» **Instructions to follow**:
Below are the entries; transcribe them exactly and drop every picture.

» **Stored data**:
================

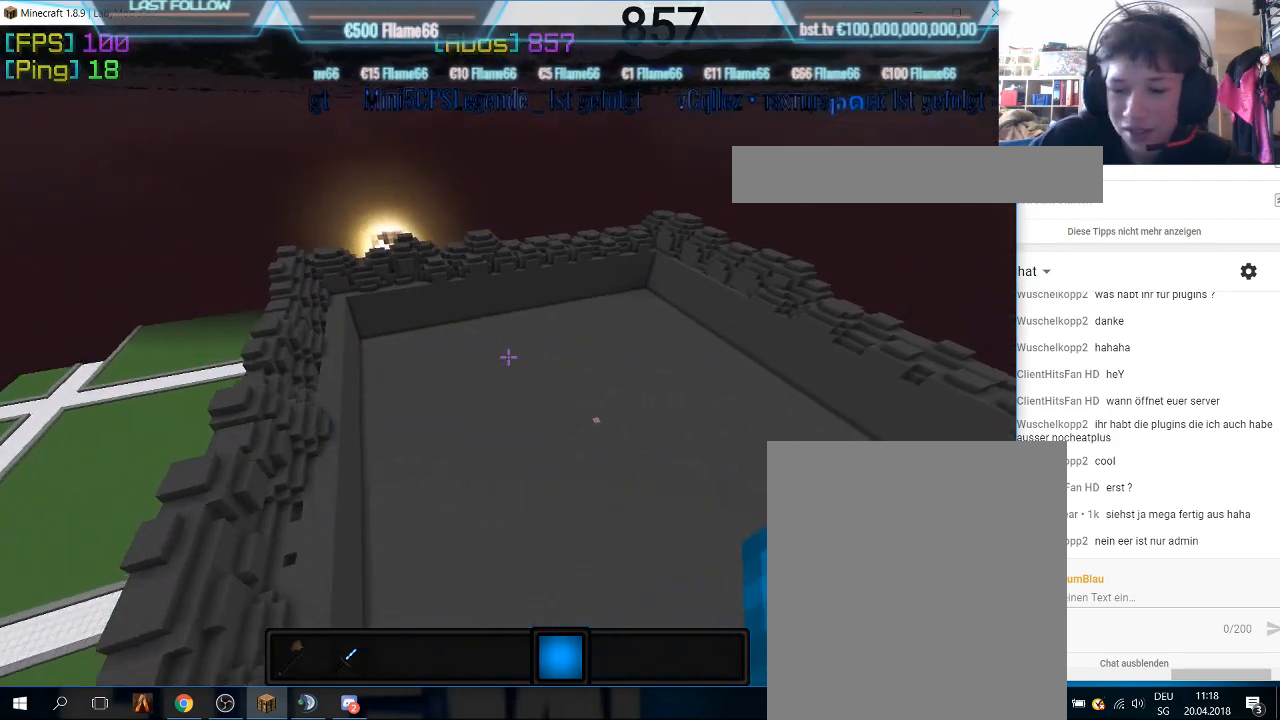
{"keys": ["w"], "mouse": [], "events": []}
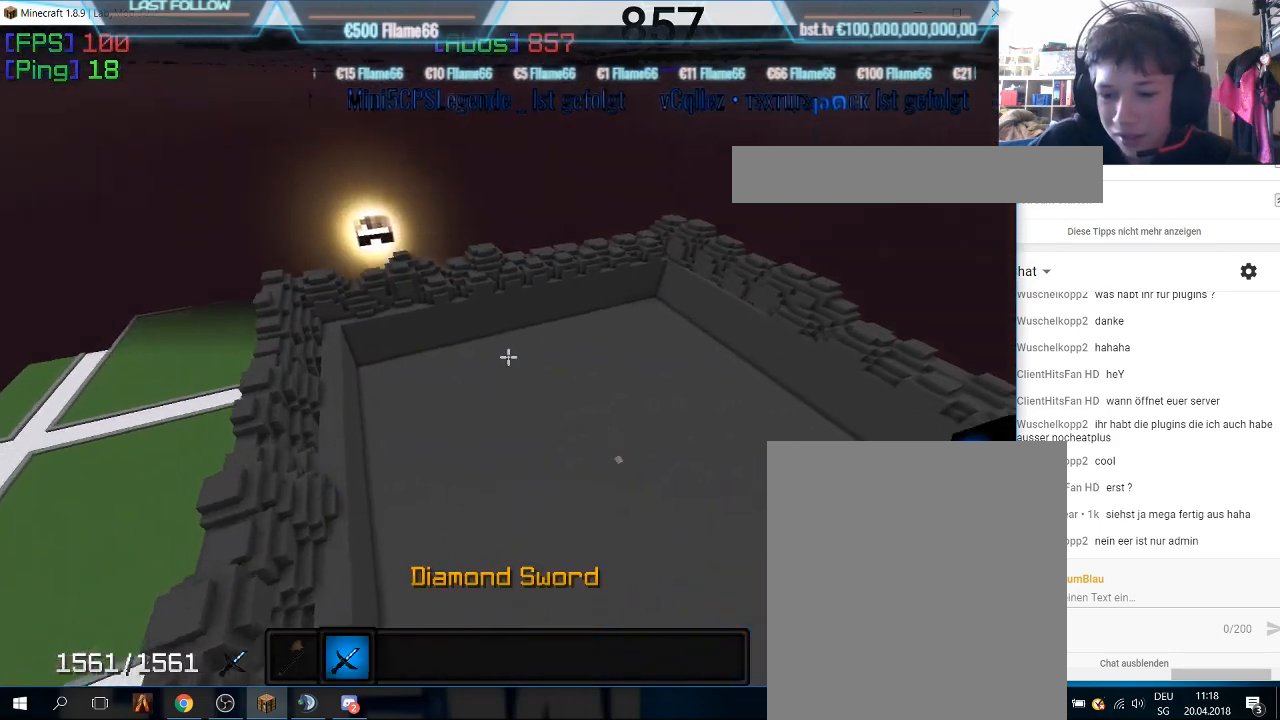
{"keys": ["w"], "mouse": [], "events": []}
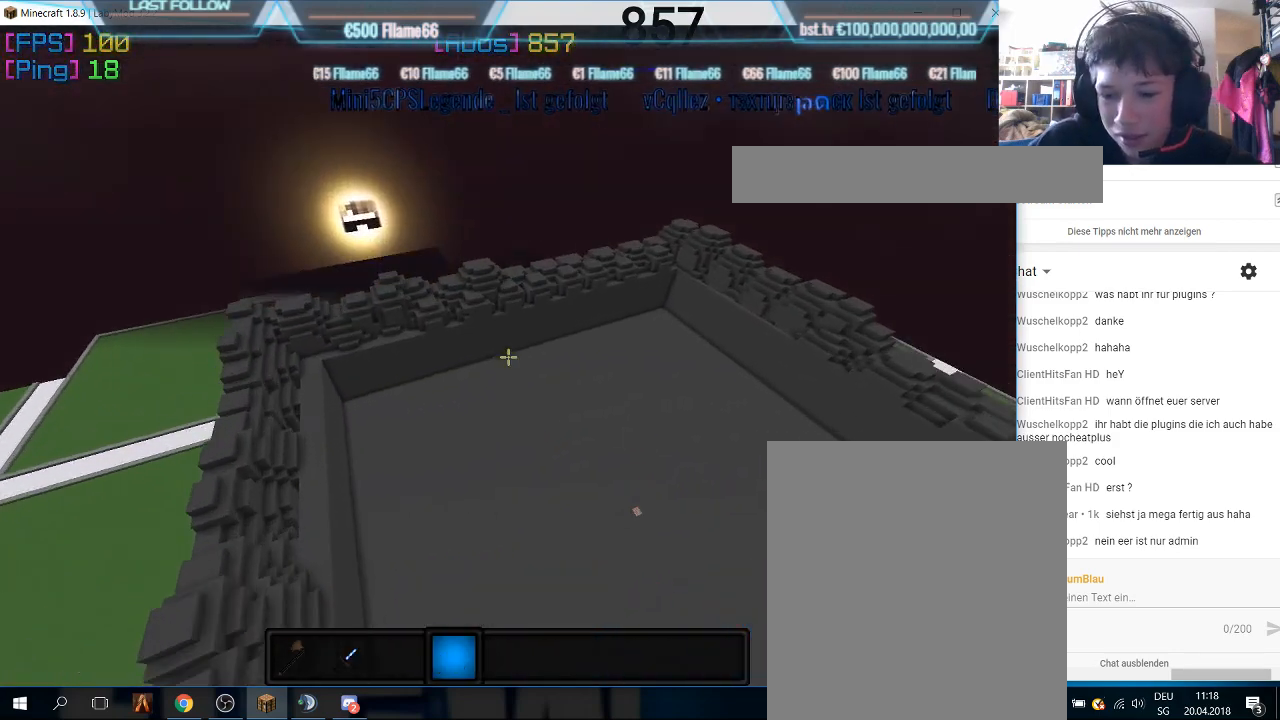
{"keys": ["w"], "mouse": [], "events": []}
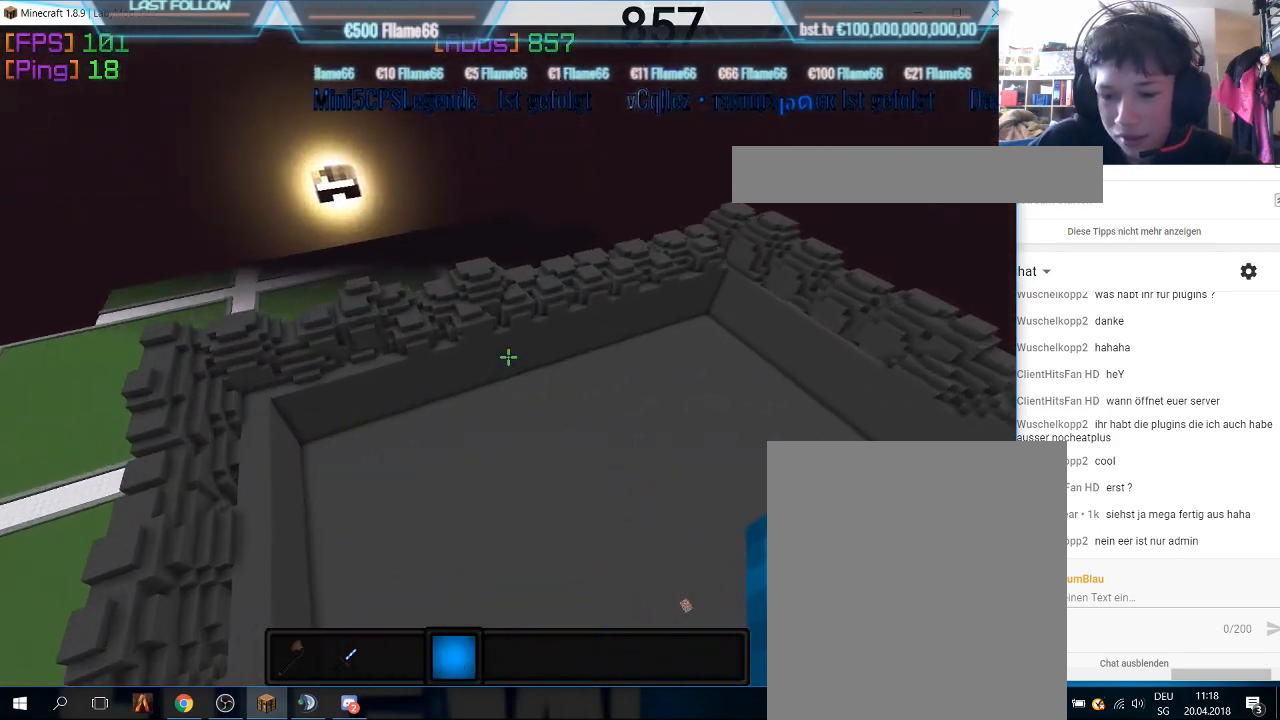
{"keys": ["w"], "mouse": [], "events": []}
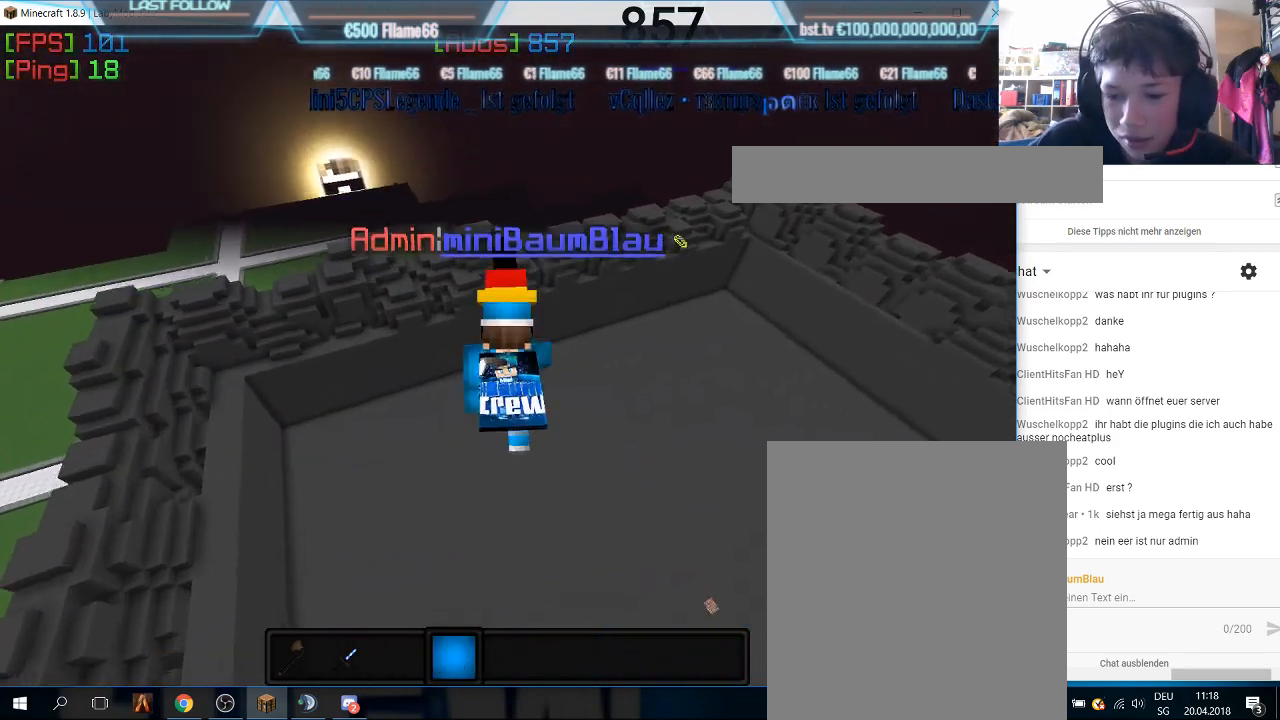
{"keys": ["w"], "mouse": [], "events": []}
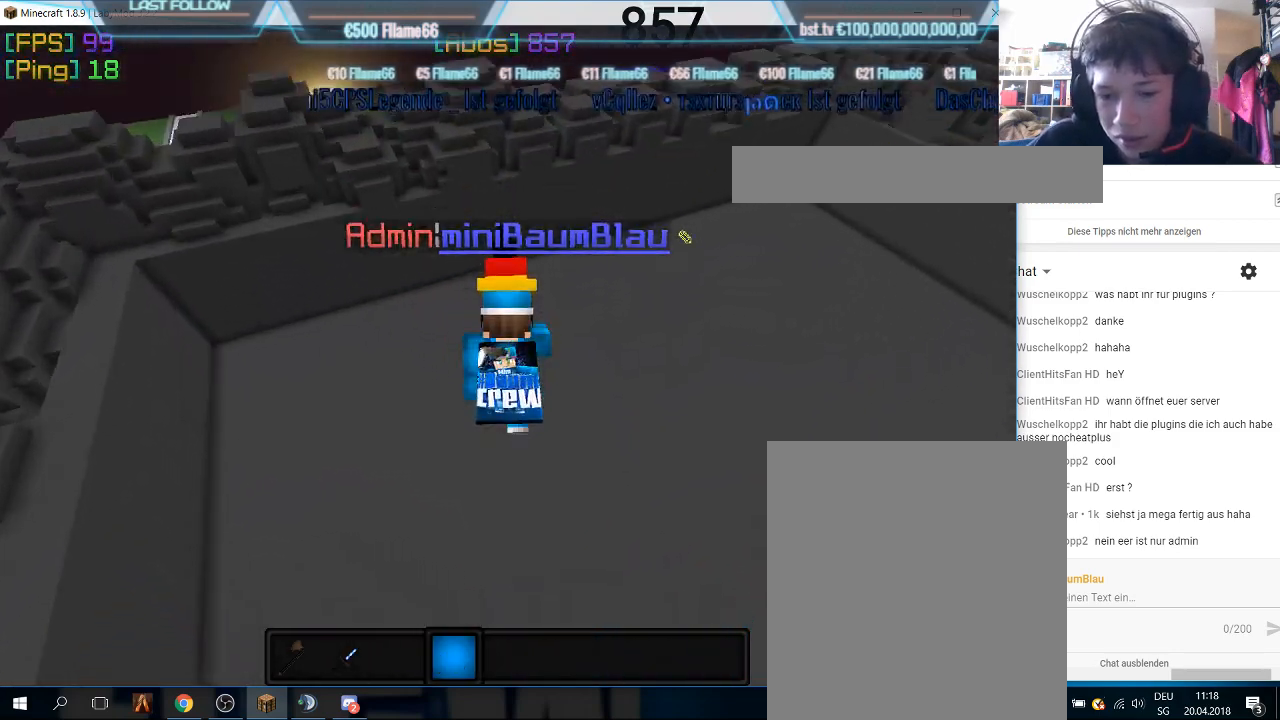
{"keys": ["d", "w"], "mouse": [], "events": [[166, "d", "down"]]}
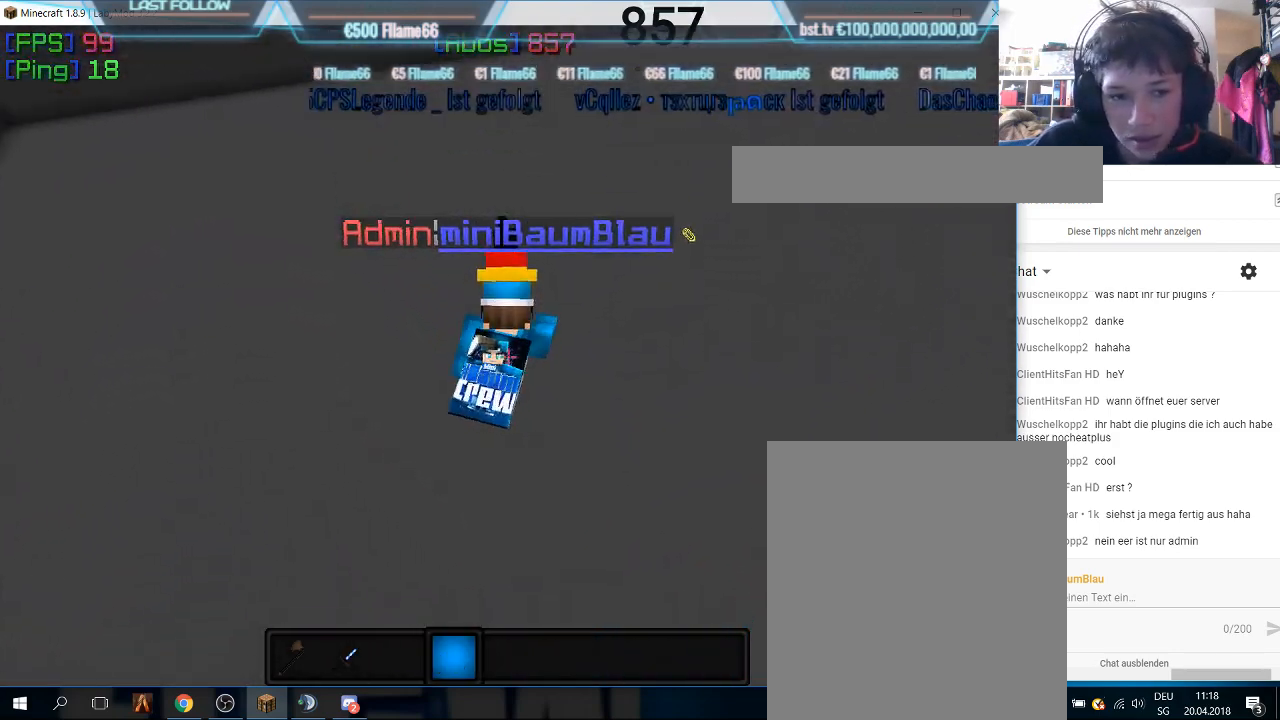
{"keys": ["d", "w"], "mouse": [], "events": []}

================

» **Worked solution**:
{"keys": ["w"], "mouse": [], "events": []}
{"keys": ["w"], "mouse": [], "events": []}
{"keys": ["w"], "mouse": [], "events": []}
{"keys": ["w"], "mouse": [], "events": []}
{"keys": ["w"], "mouse": [], "events": []}
{"keys": ["d", "w"], "mouse": [], "events": [[166, "d", "down"]]}
{"keys": ["d", "w"], "mouse": [], "events": []}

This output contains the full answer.